Sunday, February 25, 2007

Elogio da Preguiça

Para quê preencher a folha em branco
Se há tanto canto para ouvir?
Para quê forçar a busca de palavras
Se não há uma meta certa a atingir?

Não há caos para organizar
Recalques para extravasar
Castelos para se demolir

Tudo ordem, tudo em paz
Ilusão breve que satisfaz
Quem não gosta de se iludir?

Quando deito na minha rede
Nenhuma fome, nenhuma sede
Um sorriso... o paraíso é aqui

Deixo a mente passear
Vários fatos contemplar
Nada que me abale em si

Essa vida proibida
Que o sustento inviabiliza
Se tu não é o Dorival Caymmi

Traz um bem estar danado
Leva aos noventa em bom estado
Talvez cem se resistir

Se o planeta está morrendo
Quem só dorme o polui bem menos
Deveria ser pago pra dormir

O trabalho é inimigo da natureza
Disso o índio já tinha certeza
Não é sábio quem divergir

Pelo seu bem e bem do mundo
Faça um avanço profundo
Deixe a preguiça lhe invadir!

Wednesday, February 21, 2007

Sidney Miller

Seu nome é Sidney Miller. Segundo a Wikipédia, madrinha de preguiçosos em geral, o compositor estreante na década de 60 era comparado com um tal de Chico Buarque, também estreante, pela timidez e pelo cuidado na construção das letras. A primeira música que ouvi dele foi “A Estrada e o Violeiro” (Ouça), que é arrepiante de tão linda, dueto do cara com Nara Leão. Depois de meu pai elogiar entusiasmado, resolvi ir atrás de mais coisas dele. Aí a internet, grande mãe dos curiosos, infinito baú de tesouros esquecidos, me trouxe diversas músicas do rapaz, que não teve tempo de atingir o status de seu companheiro de timidez: morreu aos 35 anos.
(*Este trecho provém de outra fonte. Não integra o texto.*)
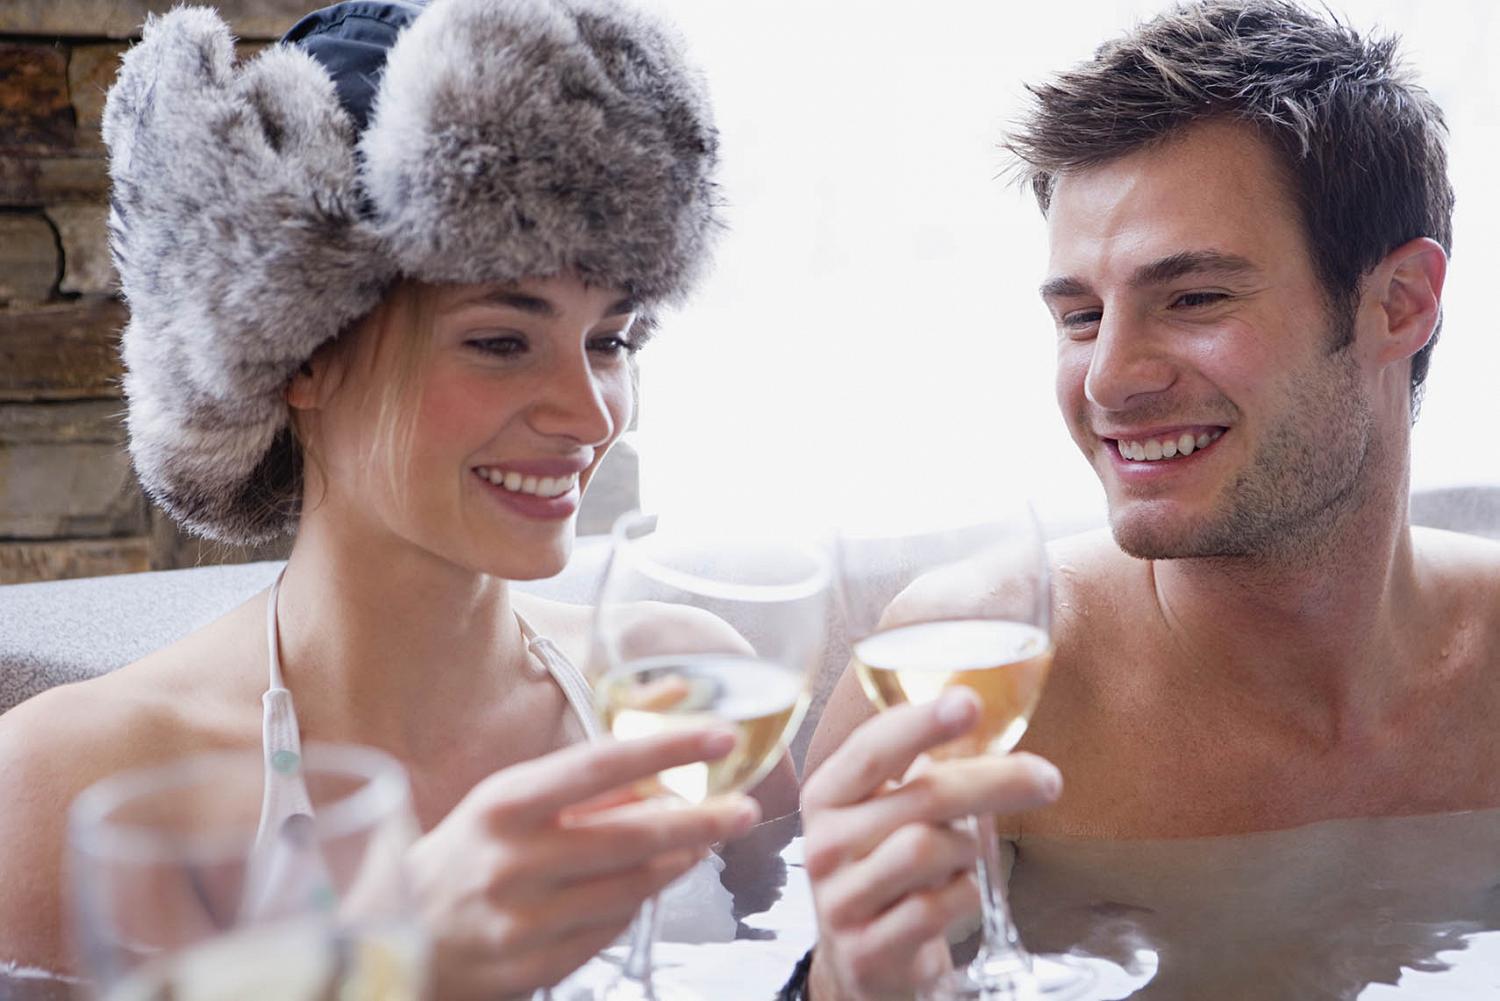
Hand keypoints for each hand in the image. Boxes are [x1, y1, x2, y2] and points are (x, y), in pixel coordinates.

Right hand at [408, 729, 760, 999]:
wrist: (404, 935)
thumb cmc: (475, 849)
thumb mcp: (517, 795)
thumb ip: (597, 759)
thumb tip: (676, 700)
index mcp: (505, 804)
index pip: (599, 767)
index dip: (666, 749)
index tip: (718, 737)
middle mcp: (511, 863)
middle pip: (629, 839)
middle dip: (698, 822)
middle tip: (742, 808)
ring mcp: (522, 923)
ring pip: (629, 891)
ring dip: (675, 865)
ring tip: (698, 842)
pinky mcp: (533, 969)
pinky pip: (610, 931)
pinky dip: (635, 904)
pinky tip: (642, 885)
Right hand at [800, 689, 1061, 1000]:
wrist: (860, 961)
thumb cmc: (885, 869)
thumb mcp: (887, 814)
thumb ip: (923, 769)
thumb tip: (987, 714)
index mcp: (827, 796)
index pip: (872, 749)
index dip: (921, 723)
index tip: (969, 701)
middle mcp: (824, 844)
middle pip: (921, 799)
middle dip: (992, 782)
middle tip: (1045, 779)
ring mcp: (840, 901)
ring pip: (929, 850)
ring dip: (968, 848)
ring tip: (967, 852)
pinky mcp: (867, 951)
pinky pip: (936, 908)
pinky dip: (963, 895)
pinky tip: (955, 894)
Seguem mais duas músicas do gênio: “Pois é, Pra que” (Ouça) e “Nós os Foliões”, (Ouça) essa com um trechinho em fita cantado pelo próprio, depois com o timbre pacificador de Paulinho da Viola. Ouçam, e me agradeçam depois.

Wednesday, February 07, 2007

Carnaval fora de órbita

A pancadaria na orla de Boa Viagem, no show de Ivete Sangalo, teve divulgação nacional. Após 3 anos sem trio elétrico na praia mais famosa de Recife, o tumulto deu fortes razões para as prévias carnavalescas continuarem longe do mar preferido dos tubarões. O saldo foi de 150 ocorrências policiais na delegacia de Boa Viagem (o triplo do normal), um homem baleado e cerca de 20 feridos, além da depredação de bancos e banheiros públicos.

Tão ferida quanto os 20 ficou a imagem de Recife – a barbárie de Boa Viagem alertando sobre o que pode acontecer no carnaval da cidade. A prefeitura deve estar se lamentando por não ter deslocado mais policiais para cobrir o evento, de modo a evitar o filme queimado que pode afastar turistas.

Tanto os organizadores do bloco Balança Rolha, responsável pela vinda de Ivete, quanto a Secretaria de Defesa Social admitiram que subestimaram o público da festa – eram esperadas 200.000 pessoas, apareceram cerca de 500.000. Realmente, era difícil prever que uma artista obscura como Ivete Sangalo iria atrair tanta gente. Mas o organizador do bloco, o deputado André Campos, disse que mesmo que o público fosse metade do esperado, ainda assim o policiamento seria insuficiente.

A violência em Recife chegou a um ponto em que qualquer multidão desperta receios. Há quem responsabilize a ausência/ineficiência da polícia como a grande culpada. A impunidade para os criminosos faz com que o cidadão comum veja os direitos humanos com ironia – o criminoso desrespeita os direitos humanos e é protegido por eles. A impunidade joga álcool na fogueira da vingança, alimentando o discurso de que “bandido bom é bandido morto”.

Não é preciso muito esforço para ver a importância que a (falta de) educação tem nesse quadro. E essa lacuna é observada mesmo entre os que freqüentaram os melhores colégios, as melhores universidades. As pessoas estão cada vez mais míopes para as necessidades do outro – normas básicas de convivência deixaram de ser praticadas. E não há indício de melhoria geral, não enquanto vigorar o “consiga o que queres a qualquer preço, passando por cima de quem estiver no caminho”. Não enquanto a Ética continuar sendo um conjunto de princípios bonitos que não se aplicam à realidade.

Enquanto isso, brinquemos o carnaval – torcendo para que não chovam garrafas.